PROVIDED ENTRIES:
______________________________
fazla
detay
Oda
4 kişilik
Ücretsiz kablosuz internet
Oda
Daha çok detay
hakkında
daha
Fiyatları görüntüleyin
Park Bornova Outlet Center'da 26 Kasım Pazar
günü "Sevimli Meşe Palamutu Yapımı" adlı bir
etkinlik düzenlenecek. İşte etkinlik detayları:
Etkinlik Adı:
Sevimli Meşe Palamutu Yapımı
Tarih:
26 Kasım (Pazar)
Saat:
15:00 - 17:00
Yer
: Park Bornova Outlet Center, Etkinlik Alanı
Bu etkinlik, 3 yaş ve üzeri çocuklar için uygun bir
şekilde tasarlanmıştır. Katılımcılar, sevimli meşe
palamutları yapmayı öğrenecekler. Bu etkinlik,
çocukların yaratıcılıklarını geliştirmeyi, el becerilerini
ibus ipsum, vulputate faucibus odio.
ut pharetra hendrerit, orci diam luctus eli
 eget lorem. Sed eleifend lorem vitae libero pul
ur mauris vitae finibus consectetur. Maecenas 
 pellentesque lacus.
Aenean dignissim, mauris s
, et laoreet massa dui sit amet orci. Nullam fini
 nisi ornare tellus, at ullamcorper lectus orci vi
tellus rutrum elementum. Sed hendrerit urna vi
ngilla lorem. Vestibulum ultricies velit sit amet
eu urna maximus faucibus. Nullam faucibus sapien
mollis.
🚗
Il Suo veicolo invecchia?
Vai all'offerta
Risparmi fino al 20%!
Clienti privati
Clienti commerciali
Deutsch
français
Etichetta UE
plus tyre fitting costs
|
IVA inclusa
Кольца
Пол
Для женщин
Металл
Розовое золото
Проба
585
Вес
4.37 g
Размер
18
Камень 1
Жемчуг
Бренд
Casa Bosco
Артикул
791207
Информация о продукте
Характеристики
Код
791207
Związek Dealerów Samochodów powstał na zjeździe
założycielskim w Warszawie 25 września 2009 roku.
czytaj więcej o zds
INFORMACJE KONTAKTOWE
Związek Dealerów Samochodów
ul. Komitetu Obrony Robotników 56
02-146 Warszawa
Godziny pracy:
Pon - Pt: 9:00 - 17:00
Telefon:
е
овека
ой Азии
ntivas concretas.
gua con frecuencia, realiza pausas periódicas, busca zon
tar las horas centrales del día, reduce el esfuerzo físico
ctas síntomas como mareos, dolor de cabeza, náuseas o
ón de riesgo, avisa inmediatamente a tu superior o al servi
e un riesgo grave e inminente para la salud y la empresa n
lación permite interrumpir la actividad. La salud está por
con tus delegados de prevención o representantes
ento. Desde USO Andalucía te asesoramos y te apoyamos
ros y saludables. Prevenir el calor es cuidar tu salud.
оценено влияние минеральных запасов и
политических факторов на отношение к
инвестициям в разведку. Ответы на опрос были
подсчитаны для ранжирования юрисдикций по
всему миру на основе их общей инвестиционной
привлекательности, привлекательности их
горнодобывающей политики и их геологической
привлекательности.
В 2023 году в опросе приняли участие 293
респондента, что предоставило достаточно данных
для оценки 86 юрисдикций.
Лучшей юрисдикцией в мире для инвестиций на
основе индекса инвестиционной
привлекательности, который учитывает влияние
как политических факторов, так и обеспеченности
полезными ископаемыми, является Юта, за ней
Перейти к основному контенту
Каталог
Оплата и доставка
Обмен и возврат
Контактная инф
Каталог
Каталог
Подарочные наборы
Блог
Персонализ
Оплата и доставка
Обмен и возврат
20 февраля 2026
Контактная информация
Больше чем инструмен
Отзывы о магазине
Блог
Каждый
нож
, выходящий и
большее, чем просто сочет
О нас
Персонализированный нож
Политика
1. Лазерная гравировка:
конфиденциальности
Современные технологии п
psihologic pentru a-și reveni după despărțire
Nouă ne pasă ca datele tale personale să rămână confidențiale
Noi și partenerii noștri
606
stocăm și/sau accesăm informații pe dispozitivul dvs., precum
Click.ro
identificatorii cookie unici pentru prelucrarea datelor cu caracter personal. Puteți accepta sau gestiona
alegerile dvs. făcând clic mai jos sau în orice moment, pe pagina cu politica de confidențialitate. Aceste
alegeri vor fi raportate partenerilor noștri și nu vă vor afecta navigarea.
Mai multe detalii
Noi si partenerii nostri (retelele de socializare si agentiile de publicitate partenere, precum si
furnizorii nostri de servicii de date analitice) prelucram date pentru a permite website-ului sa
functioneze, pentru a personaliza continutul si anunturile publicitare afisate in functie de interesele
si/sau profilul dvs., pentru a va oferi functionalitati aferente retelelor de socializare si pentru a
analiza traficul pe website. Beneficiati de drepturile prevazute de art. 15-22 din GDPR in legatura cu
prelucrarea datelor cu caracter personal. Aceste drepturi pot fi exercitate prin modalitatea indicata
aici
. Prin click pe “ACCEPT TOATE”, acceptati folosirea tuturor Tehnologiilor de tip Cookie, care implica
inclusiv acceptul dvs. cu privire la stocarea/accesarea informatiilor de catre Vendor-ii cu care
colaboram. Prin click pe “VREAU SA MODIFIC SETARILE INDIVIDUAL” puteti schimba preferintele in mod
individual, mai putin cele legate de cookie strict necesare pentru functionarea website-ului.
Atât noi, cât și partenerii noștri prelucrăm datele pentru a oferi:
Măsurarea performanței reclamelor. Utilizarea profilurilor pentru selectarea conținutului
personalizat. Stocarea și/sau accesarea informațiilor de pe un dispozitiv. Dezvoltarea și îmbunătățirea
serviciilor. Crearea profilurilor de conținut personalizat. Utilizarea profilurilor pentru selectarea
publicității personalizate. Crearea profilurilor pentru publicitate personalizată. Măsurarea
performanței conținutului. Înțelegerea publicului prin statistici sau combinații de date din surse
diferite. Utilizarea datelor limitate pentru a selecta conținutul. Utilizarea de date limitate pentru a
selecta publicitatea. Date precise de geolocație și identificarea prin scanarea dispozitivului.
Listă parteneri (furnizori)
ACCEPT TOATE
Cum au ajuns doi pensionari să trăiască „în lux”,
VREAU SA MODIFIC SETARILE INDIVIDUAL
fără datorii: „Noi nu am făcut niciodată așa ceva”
______________________________
WORK TO BE COMPLETED: Copy every line from the entries that contains the word "vitae".

RESULT BELOW:
 eget lorem. Sed eleifend lorem vitae libero pul
ur mauris vitae finibus consectetur. Maecenas 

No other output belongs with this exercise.